Field surveys conducted in southern Brazil recorded seven species of microhymenoptera parasitizing eggs of A. gemmatalis, of which five were of the genus Trichogramma Westwood (Hymenoptera: Trichogrammatidae): Trichogramma pretiosum Riley, Trichogramma atopovirilia Oatman & Platner, Trichogramma acacioi Brun, Moraes & Soares, Trichogramma lasallei Pinto, and Trichogramma rojasi Nagaraja & Nagarkatti (Polaszek & Foerster 1997, Foerster & Avanci 1999). In southern Brazil, these egg parasitoids are part of the local ecosystem and play an important role in the natural control of the velvetbean caterpillar, reaching levels of parasitism of up to 29% (Avanci et al 2005).

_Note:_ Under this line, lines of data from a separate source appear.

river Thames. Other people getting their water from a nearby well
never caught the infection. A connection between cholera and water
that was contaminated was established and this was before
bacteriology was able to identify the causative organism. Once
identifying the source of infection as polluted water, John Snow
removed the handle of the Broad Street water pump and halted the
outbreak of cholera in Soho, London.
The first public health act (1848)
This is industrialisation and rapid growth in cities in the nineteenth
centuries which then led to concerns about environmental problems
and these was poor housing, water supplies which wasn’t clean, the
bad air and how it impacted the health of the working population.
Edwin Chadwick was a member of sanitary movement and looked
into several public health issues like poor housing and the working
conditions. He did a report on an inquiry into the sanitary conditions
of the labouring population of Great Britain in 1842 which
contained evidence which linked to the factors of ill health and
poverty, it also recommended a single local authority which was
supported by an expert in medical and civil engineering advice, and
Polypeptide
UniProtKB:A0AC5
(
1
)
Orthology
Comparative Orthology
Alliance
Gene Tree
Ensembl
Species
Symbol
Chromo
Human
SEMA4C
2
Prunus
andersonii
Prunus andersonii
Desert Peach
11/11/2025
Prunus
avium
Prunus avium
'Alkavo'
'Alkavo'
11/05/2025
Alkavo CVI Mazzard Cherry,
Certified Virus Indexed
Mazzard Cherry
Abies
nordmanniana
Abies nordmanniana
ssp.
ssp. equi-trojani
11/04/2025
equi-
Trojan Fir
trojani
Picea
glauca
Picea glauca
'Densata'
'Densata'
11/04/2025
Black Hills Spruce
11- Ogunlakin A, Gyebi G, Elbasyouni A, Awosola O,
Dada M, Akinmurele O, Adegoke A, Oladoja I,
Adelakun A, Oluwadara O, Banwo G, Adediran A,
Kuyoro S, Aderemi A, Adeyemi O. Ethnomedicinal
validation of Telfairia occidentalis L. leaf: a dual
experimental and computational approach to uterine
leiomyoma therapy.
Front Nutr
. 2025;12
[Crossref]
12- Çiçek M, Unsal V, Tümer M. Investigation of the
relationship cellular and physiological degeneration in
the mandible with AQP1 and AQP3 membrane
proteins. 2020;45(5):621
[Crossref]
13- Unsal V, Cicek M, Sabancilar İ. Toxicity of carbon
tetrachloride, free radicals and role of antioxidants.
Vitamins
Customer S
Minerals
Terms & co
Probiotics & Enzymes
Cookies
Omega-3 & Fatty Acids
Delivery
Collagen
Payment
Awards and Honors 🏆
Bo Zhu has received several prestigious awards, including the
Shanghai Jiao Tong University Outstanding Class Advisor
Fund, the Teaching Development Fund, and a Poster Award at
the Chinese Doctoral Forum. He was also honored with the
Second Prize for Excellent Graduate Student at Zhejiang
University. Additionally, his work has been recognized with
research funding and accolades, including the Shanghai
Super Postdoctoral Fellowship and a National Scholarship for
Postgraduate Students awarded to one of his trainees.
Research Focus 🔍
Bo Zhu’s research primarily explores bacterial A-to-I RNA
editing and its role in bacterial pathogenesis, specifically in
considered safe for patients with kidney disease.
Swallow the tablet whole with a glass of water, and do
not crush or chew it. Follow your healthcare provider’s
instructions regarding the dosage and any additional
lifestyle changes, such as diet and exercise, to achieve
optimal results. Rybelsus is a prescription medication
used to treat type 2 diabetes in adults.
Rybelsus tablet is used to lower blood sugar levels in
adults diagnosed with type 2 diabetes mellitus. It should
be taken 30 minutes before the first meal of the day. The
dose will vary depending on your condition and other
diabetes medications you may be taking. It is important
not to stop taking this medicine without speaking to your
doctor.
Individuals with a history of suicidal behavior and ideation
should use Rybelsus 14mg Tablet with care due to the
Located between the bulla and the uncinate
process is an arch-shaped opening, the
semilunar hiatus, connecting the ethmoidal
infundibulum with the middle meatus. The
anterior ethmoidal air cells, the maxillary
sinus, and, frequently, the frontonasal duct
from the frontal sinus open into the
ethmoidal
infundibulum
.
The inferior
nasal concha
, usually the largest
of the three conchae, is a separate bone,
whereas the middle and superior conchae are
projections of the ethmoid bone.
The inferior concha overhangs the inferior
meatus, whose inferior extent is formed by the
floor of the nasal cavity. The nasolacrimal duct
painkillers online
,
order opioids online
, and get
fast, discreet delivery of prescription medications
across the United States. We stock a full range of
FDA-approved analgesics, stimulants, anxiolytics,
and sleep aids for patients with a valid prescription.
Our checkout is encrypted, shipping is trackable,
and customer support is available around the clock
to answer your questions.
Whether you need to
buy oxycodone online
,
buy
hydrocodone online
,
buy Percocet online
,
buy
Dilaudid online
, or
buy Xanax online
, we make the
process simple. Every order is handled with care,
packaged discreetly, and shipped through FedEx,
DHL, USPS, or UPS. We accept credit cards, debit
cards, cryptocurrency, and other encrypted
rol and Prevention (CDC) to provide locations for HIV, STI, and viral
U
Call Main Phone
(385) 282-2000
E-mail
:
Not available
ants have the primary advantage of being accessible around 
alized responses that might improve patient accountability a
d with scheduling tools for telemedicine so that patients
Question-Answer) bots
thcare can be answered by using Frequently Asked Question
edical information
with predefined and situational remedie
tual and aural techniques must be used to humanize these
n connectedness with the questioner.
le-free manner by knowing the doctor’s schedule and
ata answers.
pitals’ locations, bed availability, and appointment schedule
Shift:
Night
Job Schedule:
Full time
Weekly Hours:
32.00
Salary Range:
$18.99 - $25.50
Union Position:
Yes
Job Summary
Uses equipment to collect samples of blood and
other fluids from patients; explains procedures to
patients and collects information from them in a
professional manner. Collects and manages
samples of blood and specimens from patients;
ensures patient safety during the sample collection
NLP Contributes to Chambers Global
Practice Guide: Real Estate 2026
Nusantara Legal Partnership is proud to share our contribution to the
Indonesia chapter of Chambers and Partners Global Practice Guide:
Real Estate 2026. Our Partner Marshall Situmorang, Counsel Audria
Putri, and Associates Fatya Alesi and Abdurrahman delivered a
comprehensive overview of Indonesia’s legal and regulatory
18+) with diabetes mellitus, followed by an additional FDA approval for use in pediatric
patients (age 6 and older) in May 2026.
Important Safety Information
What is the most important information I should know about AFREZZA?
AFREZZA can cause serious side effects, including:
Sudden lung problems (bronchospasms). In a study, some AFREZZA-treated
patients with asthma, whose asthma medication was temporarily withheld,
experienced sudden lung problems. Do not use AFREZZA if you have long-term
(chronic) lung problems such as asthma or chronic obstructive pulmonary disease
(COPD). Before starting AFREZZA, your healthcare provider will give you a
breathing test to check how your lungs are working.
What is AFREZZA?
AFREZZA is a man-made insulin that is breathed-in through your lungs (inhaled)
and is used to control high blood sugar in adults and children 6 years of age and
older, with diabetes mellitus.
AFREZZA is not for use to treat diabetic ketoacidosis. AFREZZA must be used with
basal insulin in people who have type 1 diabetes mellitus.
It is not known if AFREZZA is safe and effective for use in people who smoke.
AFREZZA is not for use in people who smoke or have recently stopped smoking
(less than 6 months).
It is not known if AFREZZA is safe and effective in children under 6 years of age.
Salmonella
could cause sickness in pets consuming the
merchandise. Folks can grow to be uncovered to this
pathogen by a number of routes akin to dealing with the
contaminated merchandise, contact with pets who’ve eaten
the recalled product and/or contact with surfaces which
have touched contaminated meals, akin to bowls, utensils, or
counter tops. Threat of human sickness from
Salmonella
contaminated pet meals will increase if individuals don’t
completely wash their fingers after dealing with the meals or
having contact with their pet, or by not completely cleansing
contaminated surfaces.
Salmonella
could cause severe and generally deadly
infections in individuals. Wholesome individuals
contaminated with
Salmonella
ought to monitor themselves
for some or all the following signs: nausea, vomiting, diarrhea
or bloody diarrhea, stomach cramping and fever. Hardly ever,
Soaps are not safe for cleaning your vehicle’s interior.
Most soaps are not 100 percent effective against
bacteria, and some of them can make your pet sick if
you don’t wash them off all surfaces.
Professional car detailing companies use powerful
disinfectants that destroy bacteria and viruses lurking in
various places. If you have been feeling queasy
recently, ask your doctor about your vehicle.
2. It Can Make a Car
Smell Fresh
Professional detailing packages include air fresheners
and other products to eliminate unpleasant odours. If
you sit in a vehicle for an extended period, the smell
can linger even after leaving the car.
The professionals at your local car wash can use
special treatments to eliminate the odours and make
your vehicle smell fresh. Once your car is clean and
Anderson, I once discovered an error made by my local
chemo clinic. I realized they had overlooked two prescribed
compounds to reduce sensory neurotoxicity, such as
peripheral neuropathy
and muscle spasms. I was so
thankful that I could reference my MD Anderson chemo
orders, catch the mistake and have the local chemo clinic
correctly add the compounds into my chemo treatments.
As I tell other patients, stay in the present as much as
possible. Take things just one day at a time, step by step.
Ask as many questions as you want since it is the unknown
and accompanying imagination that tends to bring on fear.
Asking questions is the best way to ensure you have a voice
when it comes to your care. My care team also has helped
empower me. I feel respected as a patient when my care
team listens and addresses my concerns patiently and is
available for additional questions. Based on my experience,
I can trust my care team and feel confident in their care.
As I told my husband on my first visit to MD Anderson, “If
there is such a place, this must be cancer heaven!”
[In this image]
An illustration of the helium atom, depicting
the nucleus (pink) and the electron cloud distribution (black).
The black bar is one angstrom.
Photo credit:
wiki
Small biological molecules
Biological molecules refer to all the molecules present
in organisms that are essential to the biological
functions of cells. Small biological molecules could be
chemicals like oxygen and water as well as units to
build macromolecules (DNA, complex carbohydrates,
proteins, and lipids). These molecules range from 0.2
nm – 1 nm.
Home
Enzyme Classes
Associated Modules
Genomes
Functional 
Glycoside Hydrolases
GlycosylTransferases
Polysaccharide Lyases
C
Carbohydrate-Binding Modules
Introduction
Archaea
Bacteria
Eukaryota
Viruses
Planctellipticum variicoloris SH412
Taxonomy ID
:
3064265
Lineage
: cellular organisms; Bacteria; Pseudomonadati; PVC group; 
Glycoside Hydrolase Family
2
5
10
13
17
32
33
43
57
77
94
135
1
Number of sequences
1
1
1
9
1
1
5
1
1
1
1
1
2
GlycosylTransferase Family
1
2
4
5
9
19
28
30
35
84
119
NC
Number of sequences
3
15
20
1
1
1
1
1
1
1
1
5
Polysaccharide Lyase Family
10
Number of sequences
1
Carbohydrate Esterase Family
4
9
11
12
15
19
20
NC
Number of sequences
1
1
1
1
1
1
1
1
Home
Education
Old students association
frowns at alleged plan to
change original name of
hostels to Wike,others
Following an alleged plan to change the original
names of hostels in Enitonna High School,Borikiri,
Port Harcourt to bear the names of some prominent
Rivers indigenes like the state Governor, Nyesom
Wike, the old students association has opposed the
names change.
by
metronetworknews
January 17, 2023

The effectiveness of parasitoids in the control of insect pests in biological control programs is dependent of several factors, but among the most important is their adaptation to the climatic conditions of the region where they will be released (DeBach 1965). Temperature is one of the most important environmental factors influencing various aspects of insect physiology, biology, and behavior (Ratte 1985); and the growth, survival, parasitism rate, and longevity of Trichogramma are strongly influenced by temperature (Ratte 1985, Reznik et al 2009).
In a previous study, Foerster & Foerster (2009) evaluated the effects of temperature on the development and emergence of five Trichogramma species collected in eggs of A. gemmatalis on soybean crops in southern Brazil. They estimated the parasitoids’ thermal requirements and found that the lower temperature threshold of subtropical populations were lower than those estimated from tropical populations, indicating the adaptation of subtropical species/lineages to cold conditions. These data suggest that other biological parameters may also vary in response to lower temperatures experienced in the subtropics as compared to those recorded in tropical regions.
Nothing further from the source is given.